▶ [TASK GOAL] Pull out every line below containing the word "교섭에서까지".

■ ■ ■ ■ ■

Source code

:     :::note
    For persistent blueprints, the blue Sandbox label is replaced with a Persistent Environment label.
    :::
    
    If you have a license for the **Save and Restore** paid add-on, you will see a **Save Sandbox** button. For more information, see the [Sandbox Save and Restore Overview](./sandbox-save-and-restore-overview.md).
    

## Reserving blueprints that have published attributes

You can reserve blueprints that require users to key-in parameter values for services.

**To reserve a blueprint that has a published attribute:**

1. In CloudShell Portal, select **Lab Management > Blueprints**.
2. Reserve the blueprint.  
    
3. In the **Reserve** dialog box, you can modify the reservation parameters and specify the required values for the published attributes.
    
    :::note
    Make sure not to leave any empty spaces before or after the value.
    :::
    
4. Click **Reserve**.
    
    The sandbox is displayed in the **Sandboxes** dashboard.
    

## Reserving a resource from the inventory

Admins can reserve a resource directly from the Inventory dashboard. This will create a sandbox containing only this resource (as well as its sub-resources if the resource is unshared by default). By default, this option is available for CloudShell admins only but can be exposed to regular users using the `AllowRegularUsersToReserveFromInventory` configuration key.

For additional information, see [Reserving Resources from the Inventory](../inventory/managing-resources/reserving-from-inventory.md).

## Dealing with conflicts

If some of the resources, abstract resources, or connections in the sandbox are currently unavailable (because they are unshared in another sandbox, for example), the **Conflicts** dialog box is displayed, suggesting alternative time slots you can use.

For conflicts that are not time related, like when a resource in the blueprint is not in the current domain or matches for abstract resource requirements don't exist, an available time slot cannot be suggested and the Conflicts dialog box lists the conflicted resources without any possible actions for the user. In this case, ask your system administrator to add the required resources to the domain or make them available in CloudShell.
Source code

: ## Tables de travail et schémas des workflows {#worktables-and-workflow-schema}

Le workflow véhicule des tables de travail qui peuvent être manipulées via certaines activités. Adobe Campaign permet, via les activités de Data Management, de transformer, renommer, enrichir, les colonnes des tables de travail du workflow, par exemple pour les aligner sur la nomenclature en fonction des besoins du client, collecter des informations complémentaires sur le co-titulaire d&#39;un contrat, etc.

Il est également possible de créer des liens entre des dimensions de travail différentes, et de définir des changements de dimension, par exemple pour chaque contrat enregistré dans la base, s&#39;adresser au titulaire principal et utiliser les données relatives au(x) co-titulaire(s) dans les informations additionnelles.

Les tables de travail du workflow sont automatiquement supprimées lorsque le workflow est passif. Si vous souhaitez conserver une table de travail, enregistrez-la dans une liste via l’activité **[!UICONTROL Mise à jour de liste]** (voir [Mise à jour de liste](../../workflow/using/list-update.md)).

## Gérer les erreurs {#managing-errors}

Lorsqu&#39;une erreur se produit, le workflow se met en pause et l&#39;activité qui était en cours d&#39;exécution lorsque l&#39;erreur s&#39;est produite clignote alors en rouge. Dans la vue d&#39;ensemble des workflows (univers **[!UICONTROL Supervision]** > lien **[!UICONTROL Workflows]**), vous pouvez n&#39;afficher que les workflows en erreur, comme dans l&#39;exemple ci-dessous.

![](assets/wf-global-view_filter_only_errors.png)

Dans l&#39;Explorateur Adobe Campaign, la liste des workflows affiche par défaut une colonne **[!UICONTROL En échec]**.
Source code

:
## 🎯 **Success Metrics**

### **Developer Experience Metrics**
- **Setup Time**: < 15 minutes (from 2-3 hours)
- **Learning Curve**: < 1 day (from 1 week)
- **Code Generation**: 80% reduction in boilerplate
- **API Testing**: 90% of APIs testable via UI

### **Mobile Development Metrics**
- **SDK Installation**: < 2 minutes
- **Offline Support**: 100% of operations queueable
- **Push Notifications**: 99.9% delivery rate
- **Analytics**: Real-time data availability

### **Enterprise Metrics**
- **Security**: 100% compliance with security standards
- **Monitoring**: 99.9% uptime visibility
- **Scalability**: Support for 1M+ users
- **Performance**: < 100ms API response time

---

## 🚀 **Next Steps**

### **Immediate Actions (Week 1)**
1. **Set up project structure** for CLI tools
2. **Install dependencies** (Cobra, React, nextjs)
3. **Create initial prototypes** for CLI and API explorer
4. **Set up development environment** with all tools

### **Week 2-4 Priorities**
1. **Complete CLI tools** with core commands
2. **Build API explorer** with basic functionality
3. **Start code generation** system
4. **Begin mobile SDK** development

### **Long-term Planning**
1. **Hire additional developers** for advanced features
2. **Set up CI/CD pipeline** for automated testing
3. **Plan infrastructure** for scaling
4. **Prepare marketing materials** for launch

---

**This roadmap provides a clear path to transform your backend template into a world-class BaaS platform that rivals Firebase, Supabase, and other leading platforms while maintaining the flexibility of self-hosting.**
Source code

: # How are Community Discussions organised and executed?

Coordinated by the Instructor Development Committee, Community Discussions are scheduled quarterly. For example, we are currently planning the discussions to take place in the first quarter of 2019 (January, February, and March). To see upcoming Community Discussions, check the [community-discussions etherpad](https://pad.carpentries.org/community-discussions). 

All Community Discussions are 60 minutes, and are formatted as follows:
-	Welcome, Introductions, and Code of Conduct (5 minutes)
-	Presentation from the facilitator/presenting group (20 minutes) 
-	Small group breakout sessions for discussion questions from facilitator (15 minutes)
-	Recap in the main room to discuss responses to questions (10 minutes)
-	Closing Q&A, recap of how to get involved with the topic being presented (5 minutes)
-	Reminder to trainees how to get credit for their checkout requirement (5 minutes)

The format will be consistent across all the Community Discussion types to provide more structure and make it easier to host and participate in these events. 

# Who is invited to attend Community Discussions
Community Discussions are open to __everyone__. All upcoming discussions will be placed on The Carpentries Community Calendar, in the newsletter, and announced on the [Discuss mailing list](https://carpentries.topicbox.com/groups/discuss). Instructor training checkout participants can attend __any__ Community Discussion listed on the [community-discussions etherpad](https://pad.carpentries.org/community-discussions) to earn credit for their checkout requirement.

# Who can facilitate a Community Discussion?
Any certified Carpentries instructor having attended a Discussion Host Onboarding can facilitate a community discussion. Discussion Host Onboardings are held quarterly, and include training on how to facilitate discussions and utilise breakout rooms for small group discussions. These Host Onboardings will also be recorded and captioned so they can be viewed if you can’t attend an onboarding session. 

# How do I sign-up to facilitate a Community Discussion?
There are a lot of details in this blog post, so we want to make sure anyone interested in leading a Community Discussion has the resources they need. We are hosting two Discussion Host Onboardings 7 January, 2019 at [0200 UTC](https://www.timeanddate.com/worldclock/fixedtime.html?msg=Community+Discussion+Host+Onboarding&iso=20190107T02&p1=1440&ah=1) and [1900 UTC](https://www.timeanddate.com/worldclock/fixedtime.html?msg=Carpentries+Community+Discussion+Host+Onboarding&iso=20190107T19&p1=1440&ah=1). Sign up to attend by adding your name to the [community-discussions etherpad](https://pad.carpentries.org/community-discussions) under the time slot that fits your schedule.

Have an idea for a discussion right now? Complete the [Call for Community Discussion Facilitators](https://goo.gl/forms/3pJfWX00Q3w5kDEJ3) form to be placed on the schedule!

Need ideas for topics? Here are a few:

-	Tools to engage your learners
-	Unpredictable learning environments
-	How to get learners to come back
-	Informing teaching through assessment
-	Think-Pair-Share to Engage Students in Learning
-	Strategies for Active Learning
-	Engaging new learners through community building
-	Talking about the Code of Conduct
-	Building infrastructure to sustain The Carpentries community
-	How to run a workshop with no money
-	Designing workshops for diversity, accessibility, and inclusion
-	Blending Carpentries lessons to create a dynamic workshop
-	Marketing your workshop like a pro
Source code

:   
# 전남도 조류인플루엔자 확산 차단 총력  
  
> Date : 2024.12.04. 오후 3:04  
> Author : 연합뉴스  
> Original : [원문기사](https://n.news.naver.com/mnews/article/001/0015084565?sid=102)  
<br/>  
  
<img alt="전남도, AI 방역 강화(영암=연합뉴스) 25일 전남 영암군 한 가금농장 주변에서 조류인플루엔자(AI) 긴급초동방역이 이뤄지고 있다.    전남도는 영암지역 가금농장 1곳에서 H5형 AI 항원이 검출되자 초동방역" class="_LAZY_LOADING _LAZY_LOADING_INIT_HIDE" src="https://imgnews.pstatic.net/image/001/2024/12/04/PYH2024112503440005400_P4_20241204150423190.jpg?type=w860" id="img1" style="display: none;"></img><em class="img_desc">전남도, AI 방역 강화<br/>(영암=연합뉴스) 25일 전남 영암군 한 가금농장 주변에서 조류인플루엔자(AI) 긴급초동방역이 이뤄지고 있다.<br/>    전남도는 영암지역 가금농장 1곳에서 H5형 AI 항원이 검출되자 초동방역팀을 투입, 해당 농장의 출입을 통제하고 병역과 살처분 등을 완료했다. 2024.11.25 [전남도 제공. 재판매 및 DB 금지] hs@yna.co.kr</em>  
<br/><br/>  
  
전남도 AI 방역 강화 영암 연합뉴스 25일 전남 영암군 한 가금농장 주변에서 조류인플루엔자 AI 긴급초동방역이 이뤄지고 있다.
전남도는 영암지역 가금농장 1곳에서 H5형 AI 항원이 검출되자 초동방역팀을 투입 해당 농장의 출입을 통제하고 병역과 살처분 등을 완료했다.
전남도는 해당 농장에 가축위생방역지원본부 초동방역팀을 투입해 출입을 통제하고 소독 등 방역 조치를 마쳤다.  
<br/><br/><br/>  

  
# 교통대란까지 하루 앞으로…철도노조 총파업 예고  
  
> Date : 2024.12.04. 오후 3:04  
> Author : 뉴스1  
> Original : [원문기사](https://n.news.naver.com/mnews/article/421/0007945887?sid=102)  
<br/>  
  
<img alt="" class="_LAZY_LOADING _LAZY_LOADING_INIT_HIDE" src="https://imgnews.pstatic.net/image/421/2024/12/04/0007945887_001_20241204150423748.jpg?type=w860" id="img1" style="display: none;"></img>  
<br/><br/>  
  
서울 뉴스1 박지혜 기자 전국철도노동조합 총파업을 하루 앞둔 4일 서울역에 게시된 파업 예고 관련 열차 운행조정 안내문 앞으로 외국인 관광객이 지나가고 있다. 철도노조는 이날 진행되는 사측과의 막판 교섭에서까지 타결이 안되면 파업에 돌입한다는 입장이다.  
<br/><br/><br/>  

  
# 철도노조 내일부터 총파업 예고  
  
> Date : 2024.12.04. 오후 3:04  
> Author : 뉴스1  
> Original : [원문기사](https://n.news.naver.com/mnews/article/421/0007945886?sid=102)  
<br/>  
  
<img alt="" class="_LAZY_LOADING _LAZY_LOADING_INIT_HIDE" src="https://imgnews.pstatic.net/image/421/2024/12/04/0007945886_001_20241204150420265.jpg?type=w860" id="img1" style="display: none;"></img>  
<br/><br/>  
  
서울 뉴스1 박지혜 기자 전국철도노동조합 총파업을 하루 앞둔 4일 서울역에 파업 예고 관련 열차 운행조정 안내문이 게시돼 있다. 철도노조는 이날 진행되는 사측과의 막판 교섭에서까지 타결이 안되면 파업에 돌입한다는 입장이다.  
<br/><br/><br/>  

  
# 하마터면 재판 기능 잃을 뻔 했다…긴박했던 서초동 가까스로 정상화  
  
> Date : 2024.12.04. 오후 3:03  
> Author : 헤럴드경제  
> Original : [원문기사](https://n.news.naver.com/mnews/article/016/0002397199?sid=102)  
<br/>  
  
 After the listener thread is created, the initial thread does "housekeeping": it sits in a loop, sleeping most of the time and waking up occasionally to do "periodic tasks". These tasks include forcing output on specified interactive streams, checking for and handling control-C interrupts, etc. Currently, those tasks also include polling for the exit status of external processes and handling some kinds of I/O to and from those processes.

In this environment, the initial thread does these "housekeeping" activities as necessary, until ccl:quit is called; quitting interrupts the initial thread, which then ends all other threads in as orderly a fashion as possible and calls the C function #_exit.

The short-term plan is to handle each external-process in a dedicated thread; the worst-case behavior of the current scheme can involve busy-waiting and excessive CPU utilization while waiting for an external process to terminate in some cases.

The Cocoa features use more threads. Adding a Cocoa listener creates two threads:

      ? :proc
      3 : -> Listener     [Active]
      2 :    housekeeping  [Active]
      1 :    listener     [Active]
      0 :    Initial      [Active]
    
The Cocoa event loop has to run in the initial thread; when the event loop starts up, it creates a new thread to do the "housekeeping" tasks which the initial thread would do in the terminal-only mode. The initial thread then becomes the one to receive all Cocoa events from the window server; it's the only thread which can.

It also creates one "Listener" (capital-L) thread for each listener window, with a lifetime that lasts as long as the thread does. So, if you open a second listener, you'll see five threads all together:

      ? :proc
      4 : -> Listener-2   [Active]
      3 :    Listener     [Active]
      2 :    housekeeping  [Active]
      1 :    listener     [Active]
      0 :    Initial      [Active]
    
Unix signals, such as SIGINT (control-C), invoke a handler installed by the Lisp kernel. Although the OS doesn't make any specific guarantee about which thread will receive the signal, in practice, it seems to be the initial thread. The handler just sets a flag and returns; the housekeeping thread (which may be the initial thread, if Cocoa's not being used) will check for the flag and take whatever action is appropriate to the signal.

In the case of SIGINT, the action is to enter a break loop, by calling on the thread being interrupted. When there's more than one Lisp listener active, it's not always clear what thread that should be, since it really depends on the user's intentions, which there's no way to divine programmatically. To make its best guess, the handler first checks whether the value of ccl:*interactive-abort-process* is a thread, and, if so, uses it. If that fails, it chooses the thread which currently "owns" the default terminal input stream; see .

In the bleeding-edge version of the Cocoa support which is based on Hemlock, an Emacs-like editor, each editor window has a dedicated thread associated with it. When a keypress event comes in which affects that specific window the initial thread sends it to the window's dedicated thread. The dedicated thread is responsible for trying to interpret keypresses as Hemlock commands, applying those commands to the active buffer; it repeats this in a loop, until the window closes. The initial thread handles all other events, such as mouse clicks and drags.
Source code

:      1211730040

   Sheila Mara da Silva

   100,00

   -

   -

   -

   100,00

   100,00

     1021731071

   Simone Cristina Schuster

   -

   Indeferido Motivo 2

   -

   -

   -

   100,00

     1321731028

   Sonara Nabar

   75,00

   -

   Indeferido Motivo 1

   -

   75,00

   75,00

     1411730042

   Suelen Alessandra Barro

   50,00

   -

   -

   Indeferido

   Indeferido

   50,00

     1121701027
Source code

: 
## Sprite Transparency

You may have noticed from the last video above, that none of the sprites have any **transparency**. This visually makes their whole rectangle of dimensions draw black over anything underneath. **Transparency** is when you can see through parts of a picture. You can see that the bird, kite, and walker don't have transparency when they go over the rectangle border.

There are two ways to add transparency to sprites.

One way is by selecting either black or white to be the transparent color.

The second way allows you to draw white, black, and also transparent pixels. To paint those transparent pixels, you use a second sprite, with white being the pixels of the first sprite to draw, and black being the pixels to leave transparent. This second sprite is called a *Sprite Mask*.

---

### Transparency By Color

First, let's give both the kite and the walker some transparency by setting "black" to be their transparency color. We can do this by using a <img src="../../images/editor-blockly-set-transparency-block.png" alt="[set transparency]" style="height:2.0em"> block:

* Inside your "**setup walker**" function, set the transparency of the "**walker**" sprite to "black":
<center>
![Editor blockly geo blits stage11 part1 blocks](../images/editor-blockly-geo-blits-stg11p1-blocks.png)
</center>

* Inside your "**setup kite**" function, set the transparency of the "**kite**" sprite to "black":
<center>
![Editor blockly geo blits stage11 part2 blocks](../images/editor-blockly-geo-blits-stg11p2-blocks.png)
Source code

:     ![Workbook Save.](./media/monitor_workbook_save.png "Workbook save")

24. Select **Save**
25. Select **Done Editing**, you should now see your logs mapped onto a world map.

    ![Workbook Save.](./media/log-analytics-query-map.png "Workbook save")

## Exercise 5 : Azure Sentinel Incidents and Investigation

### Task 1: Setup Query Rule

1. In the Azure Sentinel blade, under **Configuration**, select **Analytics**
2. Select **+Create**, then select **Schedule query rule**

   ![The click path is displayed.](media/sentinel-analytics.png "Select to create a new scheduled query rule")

■ ■ ■ ■ ■

▶ [YOUR SOLUTION]
서울 뉴스1 박지혜 기자 전국철도노동조합 총파업을 하루 앞둔 4일 서울역에 게시된 파업 예고 관련 열차 운행조정 안내문 앞으로 외국인 관광객이 지나가고 있다. 철도노조는 이날 진행되는 사측과의 막판 교섭에서까지 타결이 안되면 파업에 돌입한다는 입장이다.  
서울 뉴스1 박지혜 기자 전국철도노동조합 총파업을 하루 앞둔 4일 서울역에 파업 예고 관련 열차 운행조정 안내문이 게시돼 있다. 철도노조는 이날 진행되는 사측과의 막판 교섭에서까지 타결이 안되면 파업에 돌입한다는 입장이다.  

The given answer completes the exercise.